Qui veut tuer son chien l'accuse de rage. Je me répète ce que certains pourront me lancer à la face.

J'ai inscrit mon fils dans les registres de l'état, j'ai réclamé son passeport et bien d'autres formalités. Dans chacun des cas, mon interlocuteur savait que mon fil était un nouveau né, dans chacun des cas, des formalités concernaient un état de nouveau né. Mais rien aucune réaction, aucun sourire, aucune expression de sympathie. La neutralité de l'administration, l'impersonnalité des procédures me suis-je à chaque fois répété. Et puis ces gens sont des étrangers pour moi et je le suis pour eux. Pourquoi me féliciteraient-ils, pourquoi me glisseraient-ils un mot gentil ? Je ne suis qu'un numéro finalement, qu'un feuillet administratif qu'ils remplissent machinalement.

Ma famille était heureuse pour moi, mes amis m'ont appelé et m'ont félicité, mes collègues m'ont serré la main et embrasse sur les deux joues, mes voisins m'ont glissé un sourire, certains passants en me croisant avec mon fils tout fraîchement arrivé m'ont affectueusement regardé.
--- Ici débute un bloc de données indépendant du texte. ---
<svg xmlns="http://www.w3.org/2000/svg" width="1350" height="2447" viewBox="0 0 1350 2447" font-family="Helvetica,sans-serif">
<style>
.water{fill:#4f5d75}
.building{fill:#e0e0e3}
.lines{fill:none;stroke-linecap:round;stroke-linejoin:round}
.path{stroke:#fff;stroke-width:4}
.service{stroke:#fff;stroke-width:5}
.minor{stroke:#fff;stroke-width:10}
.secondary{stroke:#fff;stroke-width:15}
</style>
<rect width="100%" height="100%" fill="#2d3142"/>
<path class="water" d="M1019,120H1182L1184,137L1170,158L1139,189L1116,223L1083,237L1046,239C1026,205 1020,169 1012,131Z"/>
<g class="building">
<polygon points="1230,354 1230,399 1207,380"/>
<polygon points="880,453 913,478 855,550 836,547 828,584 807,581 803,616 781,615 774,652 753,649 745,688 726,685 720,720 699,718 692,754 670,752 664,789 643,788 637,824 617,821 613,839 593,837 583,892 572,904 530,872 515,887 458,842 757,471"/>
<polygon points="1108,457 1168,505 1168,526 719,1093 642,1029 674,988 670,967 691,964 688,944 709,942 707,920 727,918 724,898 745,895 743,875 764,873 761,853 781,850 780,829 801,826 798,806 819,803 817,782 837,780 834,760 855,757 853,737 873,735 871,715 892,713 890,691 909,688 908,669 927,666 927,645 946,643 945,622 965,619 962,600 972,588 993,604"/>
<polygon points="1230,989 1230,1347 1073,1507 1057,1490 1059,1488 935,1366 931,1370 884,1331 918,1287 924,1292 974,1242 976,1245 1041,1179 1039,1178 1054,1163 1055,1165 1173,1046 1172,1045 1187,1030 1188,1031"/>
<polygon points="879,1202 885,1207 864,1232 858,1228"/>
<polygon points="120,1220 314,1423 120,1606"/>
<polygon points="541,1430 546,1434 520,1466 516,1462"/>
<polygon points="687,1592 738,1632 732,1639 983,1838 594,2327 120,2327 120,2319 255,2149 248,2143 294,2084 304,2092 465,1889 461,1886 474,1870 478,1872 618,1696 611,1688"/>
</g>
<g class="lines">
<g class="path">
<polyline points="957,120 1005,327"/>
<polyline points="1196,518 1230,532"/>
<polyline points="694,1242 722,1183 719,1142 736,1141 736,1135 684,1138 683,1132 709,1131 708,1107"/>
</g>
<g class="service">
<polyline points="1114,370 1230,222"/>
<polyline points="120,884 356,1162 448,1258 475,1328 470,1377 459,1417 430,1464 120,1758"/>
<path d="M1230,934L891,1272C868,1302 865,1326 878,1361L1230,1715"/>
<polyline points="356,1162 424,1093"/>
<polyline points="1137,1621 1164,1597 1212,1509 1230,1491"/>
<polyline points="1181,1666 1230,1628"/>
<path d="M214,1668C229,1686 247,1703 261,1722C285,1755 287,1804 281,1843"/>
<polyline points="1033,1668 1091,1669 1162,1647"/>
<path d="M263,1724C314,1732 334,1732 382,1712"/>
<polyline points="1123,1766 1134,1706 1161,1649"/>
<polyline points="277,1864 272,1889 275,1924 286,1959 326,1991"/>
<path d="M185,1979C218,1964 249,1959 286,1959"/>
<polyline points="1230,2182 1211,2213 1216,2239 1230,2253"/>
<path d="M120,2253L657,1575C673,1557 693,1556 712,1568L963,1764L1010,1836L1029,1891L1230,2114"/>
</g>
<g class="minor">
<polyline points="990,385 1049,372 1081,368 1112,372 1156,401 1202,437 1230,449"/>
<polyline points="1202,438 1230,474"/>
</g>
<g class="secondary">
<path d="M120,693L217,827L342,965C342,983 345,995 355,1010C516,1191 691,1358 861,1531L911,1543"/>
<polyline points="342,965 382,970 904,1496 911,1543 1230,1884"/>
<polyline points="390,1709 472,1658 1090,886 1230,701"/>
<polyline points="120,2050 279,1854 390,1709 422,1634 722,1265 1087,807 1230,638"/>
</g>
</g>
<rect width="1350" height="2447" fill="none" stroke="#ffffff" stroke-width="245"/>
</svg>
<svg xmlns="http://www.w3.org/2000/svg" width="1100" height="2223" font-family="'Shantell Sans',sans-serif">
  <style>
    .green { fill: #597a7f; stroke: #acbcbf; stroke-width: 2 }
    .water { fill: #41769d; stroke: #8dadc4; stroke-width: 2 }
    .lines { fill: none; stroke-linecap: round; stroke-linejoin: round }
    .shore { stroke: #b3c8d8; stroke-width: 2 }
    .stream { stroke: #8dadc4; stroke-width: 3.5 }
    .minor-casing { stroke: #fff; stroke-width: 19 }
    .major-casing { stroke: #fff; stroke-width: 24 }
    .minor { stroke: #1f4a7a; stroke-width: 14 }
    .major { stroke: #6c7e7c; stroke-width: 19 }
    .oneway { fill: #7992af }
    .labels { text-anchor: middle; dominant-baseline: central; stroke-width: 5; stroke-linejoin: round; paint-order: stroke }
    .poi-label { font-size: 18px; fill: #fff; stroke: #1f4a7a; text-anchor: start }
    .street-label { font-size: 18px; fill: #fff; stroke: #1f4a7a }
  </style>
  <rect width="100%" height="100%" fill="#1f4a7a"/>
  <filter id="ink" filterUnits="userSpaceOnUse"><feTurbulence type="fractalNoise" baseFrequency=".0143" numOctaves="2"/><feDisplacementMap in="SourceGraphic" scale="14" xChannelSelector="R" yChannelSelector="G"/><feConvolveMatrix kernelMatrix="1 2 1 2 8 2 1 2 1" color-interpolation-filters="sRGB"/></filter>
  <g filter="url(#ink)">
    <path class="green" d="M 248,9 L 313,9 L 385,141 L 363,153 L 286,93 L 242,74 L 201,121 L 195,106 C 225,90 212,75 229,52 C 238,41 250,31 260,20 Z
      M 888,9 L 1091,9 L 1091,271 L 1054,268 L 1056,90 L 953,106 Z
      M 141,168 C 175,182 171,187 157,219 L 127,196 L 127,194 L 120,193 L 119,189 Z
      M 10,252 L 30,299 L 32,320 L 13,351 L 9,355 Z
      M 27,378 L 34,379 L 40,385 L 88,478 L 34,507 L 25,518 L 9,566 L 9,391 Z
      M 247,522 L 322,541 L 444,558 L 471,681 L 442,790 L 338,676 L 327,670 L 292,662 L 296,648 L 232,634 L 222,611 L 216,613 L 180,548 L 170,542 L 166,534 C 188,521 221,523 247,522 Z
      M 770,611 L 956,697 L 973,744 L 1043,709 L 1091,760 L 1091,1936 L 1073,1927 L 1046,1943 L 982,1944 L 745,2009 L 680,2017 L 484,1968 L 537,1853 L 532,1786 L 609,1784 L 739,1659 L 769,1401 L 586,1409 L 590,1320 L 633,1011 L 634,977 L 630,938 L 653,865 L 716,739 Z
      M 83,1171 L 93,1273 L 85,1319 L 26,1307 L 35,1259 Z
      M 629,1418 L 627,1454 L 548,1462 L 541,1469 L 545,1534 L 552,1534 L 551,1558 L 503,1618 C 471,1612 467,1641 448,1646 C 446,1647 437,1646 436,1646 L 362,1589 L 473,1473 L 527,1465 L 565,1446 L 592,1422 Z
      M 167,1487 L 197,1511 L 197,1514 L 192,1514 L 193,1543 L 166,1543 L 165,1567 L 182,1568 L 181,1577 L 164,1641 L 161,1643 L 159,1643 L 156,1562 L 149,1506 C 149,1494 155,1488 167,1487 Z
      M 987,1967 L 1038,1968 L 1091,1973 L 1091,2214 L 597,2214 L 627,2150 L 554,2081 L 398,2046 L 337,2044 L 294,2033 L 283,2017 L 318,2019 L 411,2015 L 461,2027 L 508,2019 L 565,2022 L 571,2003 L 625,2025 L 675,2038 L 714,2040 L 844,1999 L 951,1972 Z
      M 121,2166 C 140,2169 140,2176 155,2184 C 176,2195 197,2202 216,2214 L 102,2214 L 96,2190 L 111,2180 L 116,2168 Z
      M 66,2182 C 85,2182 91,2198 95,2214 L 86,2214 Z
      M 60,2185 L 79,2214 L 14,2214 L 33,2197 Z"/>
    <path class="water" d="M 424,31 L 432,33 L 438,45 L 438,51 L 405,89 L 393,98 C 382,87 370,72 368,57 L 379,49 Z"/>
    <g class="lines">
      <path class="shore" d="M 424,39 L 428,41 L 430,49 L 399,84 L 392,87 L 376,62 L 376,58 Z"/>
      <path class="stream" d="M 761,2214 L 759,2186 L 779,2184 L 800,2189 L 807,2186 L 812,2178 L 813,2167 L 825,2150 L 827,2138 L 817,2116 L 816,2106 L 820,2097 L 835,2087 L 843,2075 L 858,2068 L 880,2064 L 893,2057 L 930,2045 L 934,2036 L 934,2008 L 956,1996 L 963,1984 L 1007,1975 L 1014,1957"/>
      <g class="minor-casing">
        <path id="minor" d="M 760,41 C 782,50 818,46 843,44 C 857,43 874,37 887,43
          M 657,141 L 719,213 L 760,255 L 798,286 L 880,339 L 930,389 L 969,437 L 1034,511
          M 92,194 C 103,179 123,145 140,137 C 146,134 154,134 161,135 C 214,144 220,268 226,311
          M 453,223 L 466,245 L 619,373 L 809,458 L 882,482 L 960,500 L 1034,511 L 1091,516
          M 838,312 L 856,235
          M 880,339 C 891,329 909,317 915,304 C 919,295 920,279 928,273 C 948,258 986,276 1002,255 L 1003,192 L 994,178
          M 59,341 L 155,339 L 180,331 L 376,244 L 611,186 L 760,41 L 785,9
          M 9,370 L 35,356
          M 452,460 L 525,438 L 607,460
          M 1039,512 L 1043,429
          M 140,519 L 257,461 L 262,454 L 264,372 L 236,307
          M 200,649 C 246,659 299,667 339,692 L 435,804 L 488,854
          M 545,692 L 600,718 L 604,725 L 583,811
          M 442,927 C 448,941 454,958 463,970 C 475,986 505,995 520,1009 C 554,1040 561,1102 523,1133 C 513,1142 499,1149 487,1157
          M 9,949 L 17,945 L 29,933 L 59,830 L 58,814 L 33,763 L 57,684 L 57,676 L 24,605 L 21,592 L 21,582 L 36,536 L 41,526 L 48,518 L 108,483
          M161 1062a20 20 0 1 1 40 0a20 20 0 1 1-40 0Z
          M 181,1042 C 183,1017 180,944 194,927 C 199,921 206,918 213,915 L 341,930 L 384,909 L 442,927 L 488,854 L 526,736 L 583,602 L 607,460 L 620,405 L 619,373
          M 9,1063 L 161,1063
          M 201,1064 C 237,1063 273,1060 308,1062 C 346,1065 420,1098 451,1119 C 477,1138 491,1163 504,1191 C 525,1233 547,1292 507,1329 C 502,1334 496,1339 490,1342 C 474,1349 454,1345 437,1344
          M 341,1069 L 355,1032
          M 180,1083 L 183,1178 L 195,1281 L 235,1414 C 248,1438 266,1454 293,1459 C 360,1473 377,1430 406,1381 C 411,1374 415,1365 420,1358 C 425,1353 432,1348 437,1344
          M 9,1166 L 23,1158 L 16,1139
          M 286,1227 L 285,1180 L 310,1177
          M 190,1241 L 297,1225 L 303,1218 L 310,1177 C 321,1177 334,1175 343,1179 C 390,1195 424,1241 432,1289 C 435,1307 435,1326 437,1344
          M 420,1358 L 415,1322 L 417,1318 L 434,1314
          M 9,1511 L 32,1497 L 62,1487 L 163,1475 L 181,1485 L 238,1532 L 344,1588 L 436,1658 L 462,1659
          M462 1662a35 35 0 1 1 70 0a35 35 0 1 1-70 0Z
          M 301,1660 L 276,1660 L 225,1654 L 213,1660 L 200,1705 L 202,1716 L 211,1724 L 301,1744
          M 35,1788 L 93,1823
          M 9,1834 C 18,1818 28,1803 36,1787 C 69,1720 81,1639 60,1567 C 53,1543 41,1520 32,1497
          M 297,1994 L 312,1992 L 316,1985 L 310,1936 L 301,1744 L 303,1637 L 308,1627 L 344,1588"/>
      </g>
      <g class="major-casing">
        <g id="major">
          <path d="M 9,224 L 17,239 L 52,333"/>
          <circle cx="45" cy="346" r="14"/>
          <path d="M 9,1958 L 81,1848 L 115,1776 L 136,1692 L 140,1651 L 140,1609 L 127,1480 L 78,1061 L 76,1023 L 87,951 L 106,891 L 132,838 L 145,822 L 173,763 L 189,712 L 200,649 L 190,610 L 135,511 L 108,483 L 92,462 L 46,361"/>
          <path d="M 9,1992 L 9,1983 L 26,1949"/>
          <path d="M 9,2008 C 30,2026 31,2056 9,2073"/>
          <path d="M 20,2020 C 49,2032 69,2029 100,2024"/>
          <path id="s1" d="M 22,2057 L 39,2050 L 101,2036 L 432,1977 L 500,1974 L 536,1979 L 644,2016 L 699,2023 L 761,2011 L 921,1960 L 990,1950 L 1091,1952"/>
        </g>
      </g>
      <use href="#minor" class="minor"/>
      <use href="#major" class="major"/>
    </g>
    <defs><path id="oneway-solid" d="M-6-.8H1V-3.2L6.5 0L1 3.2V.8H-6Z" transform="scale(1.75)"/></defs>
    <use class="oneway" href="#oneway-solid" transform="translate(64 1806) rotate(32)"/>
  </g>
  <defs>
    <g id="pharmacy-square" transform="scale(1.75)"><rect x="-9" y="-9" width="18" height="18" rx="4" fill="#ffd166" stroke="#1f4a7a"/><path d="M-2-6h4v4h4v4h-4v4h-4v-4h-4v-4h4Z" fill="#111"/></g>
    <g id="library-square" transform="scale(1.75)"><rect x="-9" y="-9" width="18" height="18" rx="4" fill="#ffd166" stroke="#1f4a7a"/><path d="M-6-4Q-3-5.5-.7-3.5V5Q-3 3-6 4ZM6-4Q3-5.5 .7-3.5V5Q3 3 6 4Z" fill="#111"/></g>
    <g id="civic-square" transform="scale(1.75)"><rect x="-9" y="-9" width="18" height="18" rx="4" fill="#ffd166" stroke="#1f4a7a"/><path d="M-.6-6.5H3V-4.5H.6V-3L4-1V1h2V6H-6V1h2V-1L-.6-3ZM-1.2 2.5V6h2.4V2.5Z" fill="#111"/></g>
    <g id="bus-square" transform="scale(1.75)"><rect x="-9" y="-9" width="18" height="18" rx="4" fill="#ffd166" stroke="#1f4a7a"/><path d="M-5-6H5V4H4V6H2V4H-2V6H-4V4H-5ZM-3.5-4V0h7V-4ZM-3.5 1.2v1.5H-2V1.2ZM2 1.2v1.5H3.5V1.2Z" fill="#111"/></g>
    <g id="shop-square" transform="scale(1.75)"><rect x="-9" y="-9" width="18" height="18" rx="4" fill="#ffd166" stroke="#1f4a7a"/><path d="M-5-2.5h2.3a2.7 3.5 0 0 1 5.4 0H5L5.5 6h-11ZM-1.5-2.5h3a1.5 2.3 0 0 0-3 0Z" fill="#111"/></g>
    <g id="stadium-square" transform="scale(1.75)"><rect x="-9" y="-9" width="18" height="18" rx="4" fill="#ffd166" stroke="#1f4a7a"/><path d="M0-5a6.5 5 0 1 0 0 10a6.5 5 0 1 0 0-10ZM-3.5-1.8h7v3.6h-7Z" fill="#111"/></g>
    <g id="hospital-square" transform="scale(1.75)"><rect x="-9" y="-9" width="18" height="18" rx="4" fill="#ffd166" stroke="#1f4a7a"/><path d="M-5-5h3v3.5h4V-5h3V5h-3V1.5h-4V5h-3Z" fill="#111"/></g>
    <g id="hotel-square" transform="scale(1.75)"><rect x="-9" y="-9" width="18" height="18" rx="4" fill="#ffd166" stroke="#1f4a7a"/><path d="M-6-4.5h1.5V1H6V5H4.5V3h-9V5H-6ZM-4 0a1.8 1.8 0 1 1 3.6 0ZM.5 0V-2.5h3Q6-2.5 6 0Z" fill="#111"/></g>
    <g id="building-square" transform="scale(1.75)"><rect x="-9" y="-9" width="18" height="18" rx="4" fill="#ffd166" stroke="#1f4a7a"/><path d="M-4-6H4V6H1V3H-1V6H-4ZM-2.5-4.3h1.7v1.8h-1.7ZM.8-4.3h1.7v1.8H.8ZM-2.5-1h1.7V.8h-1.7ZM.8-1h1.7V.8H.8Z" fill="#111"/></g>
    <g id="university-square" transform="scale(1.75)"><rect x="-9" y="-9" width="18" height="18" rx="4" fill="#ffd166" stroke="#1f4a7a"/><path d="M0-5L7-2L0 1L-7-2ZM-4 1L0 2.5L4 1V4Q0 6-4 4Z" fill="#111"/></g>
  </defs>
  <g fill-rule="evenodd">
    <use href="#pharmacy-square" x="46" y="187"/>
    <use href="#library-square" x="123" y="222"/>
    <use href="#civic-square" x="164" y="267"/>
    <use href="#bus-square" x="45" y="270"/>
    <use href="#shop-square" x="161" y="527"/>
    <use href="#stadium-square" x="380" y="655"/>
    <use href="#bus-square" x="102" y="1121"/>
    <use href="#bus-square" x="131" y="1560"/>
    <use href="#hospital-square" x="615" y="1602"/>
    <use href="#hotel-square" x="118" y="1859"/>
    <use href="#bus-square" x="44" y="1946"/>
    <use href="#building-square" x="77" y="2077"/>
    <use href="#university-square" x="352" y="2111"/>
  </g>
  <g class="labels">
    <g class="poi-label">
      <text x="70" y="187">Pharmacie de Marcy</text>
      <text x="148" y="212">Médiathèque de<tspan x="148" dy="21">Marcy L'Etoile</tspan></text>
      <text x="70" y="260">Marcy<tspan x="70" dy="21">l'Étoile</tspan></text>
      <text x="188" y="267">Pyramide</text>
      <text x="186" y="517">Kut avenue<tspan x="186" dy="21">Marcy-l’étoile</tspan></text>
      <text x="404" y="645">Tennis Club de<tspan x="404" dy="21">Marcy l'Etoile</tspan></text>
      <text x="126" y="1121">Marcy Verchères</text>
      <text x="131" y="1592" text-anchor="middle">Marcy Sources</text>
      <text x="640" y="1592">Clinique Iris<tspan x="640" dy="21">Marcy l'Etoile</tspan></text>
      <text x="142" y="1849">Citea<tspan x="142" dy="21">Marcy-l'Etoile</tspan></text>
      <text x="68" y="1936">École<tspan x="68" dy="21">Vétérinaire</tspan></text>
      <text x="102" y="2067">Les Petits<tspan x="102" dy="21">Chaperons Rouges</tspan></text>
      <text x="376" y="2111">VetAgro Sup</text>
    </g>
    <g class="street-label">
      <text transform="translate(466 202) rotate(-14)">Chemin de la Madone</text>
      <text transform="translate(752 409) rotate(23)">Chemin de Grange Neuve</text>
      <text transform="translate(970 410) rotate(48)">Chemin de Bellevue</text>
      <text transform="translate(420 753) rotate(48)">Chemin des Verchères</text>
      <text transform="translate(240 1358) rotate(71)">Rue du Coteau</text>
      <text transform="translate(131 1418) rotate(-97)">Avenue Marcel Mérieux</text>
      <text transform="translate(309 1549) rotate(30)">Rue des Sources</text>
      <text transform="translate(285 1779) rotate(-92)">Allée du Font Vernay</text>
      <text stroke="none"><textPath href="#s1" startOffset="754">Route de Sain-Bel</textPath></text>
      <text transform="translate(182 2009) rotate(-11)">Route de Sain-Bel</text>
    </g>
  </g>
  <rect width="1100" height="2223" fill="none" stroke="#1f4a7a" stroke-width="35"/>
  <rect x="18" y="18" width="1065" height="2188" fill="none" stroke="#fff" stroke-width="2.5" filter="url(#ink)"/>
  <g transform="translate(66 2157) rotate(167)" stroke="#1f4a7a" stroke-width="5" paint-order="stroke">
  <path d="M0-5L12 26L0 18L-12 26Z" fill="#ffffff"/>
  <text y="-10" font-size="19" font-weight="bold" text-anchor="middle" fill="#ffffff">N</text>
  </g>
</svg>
Cela me suffisait amplement et la réaction de l'administration ne me regardait même pas.

Et puis je reçois un courrier du Québec concernant la naissance de mon fils. J'avais auparavant fait les démarches pour l'inclure dans mon dossier. Rien d'extraordinaire, si ce n'est un petit carton au milieu de tous les formulaires administratifs. Je le prenais nonchalamment pensant que c'était un formulaire comme un autre.

Hé bien non ! C'est un carton écrit à la main où on me félicitait de la naissance de mon fils. Je tombais des nues. Ces gens ne m'avaient jamais vu, ne m'avaient pas entendu au téléphone et pourtant ils prenaient le temps et la peine de m'écrire un mot gentil.

Encore fois, certains me diront que j'en demande trop. Je n'avais jamais demandé ce geste, et ne pas recevoir n'aurait rien changé pour moi. Le recevoir m'a fait sourire, m'a fait réfléchir, m'a fait penser à ceux qui ne m'avaient rien dit.

Je suis profondément humain et mon environnement actuel ignore et ne respecte pas l'homme.